Collected data entries
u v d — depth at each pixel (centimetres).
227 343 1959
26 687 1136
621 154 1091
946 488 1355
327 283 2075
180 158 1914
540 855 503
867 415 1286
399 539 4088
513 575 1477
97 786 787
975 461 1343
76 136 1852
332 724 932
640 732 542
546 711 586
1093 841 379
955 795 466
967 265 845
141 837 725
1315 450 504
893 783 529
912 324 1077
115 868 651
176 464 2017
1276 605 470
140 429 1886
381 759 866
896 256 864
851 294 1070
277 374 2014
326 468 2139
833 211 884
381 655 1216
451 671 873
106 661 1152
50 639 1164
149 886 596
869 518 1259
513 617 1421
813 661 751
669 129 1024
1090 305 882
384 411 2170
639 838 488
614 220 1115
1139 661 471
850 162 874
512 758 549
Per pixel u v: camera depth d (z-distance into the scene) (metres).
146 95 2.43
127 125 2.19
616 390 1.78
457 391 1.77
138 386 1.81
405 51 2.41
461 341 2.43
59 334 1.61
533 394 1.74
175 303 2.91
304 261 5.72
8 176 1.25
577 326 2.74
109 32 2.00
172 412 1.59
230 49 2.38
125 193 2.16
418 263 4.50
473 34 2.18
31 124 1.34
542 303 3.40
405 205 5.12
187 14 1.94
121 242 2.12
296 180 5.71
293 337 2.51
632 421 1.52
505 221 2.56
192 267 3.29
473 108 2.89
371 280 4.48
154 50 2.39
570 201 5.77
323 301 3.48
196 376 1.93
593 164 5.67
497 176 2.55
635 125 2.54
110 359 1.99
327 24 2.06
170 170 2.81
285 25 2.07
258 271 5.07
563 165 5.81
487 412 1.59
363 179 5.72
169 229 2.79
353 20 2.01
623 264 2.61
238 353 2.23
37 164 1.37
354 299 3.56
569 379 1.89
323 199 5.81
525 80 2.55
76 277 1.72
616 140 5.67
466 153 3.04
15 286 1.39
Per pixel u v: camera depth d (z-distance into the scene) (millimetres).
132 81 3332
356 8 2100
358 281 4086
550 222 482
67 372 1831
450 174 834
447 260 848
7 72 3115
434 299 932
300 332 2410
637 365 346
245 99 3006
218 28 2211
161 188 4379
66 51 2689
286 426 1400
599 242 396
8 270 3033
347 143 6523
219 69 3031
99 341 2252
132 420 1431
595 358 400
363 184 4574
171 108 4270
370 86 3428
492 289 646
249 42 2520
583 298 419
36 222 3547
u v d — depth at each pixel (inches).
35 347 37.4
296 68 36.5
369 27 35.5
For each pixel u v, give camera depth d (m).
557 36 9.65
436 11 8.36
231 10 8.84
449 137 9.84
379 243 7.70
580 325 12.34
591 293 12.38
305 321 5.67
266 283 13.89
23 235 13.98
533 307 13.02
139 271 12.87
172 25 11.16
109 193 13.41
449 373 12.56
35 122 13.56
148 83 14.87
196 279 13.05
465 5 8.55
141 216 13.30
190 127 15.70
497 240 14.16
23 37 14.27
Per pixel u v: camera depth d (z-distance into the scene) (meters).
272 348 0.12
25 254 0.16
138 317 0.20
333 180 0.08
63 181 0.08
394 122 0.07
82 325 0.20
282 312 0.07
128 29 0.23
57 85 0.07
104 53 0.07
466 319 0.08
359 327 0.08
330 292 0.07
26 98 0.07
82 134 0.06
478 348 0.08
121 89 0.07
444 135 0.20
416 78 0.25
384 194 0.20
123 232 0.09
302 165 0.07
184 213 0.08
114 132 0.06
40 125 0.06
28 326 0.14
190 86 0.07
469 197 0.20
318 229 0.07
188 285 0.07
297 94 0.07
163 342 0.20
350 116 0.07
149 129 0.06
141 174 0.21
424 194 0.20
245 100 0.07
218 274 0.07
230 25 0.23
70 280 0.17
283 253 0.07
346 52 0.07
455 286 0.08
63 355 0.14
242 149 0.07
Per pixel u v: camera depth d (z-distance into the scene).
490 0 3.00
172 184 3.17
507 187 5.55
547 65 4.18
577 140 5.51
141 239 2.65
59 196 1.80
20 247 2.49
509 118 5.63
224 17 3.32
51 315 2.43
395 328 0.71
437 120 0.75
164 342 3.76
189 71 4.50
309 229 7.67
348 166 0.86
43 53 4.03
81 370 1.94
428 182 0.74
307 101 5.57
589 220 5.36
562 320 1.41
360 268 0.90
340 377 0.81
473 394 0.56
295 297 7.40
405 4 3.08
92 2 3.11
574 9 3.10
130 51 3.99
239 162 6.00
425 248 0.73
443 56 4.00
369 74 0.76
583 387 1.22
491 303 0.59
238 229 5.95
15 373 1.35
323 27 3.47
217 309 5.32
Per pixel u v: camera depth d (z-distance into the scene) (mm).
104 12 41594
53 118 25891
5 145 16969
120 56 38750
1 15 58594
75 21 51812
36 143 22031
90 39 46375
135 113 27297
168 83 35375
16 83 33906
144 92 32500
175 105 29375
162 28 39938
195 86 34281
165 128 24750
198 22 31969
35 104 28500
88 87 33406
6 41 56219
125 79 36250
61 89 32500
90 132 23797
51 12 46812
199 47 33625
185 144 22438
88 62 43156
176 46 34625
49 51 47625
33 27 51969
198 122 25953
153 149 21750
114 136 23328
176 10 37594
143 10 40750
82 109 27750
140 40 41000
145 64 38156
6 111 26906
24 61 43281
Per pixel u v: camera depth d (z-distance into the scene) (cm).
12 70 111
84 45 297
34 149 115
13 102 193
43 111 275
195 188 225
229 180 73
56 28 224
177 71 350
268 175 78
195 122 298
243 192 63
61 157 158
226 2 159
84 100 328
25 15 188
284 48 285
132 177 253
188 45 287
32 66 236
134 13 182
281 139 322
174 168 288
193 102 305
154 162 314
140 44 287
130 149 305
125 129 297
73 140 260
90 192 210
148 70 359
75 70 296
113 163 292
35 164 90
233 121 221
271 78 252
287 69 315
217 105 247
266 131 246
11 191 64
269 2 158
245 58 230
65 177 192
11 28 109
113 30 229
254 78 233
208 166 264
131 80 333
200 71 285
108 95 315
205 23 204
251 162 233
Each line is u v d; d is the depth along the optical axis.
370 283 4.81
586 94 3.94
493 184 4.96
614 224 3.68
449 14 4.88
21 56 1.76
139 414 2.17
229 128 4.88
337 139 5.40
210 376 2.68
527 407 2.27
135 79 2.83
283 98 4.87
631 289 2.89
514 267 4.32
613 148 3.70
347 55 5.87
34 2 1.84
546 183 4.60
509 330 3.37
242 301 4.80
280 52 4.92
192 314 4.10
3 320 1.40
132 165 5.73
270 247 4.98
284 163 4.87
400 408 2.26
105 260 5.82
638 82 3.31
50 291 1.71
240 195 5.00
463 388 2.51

Task directions: If a line in the entries above has the word "camera", copy it.

Output:
Per pixel u v: camera depth d (z-distance into the scene) (metres).
Per pixel u v: camera depth d (z-distance into the scene) (millimetres).
For each pixel u v, give camera depth d (m).
Per pixel u v: camera depth d (z-distance into the scene) (meters).
Per pixel u v: camera depth d (z-distance into the scene).
Per pixel u v: camera depth d (z-distance into the scene) (mm).
Per pixel u v: camera depth d (z-distance into the scene) (cm).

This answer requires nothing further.